Upstairs, which is the ground floor of this compact triple-decker terrace, two rooms. They're a parlour and a dining room - as I said, absolutely nothing's original, but each is decked out with the furniture and the fashions of the day. It's all very nicely done, and very recently refurbished to add (amongst other things) proper period wallpaper. All the accompanying information is appropriately vague (for example crockery "of the kind that the Dickens might have used"), but the overall effect successfully brings to life how things might have been for a naval clerk and his young family. The grandfather clock in the hallway adds a timely touch, while a rear passage leads out (through a locked door) to the cricket-square-sized back garden.
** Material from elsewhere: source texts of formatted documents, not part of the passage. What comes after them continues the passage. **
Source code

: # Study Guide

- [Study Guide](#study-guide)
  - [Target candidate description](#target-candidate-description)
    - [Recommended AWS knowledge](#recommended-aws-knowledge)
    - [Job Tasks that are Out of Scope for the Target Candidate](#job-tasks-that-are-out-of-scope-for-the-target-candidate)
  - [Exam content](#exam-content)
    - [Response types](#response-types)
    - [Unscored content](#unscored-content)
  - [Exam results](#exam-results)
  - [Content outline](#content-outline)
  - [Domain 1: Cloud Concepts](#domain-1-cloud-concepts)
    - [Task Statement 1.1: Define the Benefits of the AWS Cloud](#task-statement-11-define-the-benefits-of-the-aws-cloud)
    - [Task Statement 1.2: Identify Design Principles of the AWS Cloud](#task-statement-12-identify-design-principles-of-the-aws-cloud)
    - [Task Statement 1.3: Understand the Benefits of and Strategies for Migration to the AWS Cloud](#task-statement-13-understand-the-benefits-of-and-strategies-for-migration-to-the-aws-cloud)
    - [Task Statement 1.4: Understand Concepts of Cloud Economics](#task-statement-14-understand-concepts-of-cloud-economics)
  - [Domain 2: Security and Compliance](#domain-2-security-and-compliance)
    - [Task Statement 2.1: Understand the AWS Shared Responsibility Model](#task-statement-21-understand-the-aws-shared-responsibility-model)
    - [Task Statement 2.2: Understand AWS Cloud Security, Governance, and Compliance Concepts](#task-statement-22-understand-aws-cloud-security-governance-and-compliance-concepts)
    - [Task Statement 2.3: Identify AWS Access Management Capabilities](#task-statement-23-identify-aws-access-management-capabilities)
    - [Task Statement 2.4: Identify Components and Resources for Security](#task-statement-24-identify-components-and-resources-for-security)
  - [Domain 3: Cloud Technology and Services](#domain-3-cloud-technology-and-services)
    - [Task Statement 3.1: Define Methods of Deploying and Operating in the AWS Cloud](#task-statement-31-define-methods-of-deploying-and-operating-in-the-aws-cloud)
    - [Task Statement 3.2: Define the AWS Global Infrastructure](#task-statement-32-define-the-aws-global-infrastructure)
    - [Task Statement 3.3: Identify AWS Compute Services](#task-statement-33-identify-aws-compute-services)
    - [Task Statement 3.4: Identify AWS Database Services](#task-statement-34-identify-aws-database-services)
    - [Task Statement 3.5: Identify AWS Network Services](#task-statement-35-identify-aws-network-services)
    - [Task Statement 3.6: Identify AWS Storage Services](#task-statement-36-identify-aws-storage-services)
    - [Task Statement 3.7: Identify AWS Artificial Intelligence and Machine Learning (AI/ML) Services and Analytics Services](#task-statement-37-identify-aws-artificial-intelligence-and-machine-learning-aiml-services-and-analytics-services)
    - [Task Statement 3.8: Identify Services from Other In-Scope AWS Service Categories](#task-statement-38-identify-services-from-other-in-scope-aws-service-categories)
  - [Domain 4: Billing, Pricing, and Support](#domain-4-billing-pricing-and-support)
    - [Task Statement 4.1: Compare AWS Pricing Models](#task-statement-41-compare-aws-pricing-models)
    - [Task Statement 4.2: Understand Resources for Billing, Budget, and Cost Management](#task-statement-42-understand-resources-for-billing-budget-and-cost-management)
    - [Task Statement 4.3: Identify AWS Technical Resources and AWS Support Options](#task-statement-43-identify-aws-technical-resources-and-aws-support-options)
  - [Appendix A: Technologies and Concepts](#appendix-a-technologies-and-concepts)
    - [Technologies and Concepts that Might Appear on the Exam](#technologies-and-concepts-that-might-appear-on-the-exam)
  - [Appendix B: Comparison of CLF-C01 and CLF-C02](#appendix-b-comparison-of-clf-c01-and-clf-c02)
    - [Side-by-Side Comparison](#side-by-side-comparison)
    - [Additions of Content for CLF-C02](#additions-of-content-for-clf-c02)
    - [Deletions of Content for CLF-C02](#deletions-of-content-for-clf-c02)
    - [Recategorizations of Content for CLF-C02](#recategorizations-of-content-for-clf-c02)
Ascend the twisting wooden stairs once again to reach the house's special floor. At the front, the bedroom in which Charles took his first breath. History doesn't recall how smoothly the delivery went, but had there been complications we might never have become acquainted with Mr Micawber, Oliver Twist and all. A wooden crib on the floor is the only physical hint of authorial birth - again it's not the original, so don't gaze upon it with great expectations. Instead head to the memorabilia room at the back of the house, where there's a piece of furniture you'd think has no place whatsoever being here. It's a green couch, indeed it's the green couch on which Charles Dickens died. He passed away after suffering a stroke in Kent - described as "apoplexy" on the official death certificate on the wall above - and his housekeeper later bequeathed the couch to Portsmouth because they were the only place at the time with a Dickens museum. It quietly freaked me out, stepping from the bedroom in which Dickens was born to the actual couch on which he died, his opening and closing chapters, in adjacent rooms.
There's an attic too, again two rooms, in which the Dickens family servant(s) would have lived. These have so far been left empty, bar a single table of period documentation and a pair of Charles's Kentish bookcases. Look out of the back window, above the tiny garden, and there's a Morrisons and a hire shop, and the sprawling Naval Dockyard, and in the foreground that very modern dual carriageway. But look out of the front window and there's the Old Commercial Road, preserved almost as it was 200 years ago when a tiny baby made his voice heard for the very first time. We hear it still today.